======== SUPPLIED MATERIAL ========

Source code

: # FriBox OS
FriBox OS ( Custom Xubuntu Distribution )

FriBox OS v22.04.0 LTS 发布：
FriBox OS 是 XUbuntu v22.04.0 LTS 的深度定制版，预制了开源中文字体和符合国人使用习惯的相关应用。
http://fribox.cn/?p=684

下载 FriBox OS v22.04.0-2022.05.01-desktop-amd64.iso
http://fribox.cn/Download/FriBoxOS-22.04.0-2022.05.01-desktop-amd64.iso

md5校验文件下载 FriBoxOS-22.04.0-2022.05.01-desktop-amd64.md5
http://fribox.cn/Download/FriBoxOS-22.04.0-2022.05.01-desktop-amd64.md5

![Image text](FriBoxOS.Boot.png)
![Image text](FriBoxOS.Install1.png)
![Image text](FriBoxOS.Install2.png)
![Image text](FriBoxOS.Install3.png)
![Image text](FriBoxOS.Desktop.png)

========

» **WORK REQUIRED**
Nothing in the records may change; write them out again in full.

» **WRITTEN RESPONSE**
Source code

: # FriBox OS
FriBox OS ( Custom Xubuntu Distribution )

FriBox OS v22.04.0 LTS 发布：
FriBox OS 是 XUbuntu v22.04.0 LTS 的深度定制版，预制了开源中文字体和符合国人使用习惯的相关应用。
http://fribox.cn/?p=684

下载 FriBox OS v22.04.0-2022.05.01-desktop-amd64.iso
http://fribox.cn/Download/FriBoxOS-22.04.0-2022.05.01-desktop-amd64.iso

md5校验文件下载 FriBoxOS-22.04.0-2022.05.01-desktop-amd64.md5
http://fribox.cn/Download/FriBoxOS-22.04.0-2022.05.01-desktop-amd64.md5

![Image text](FriBoxOS.Boot.png)
![Image text](FriBoxOS.Install1.png)
![Image text](FriBoxOS.Install2.png)
![Image text](FriBoxOS.Install3.png)
![Image text](FriBoxOS.Desktop.png)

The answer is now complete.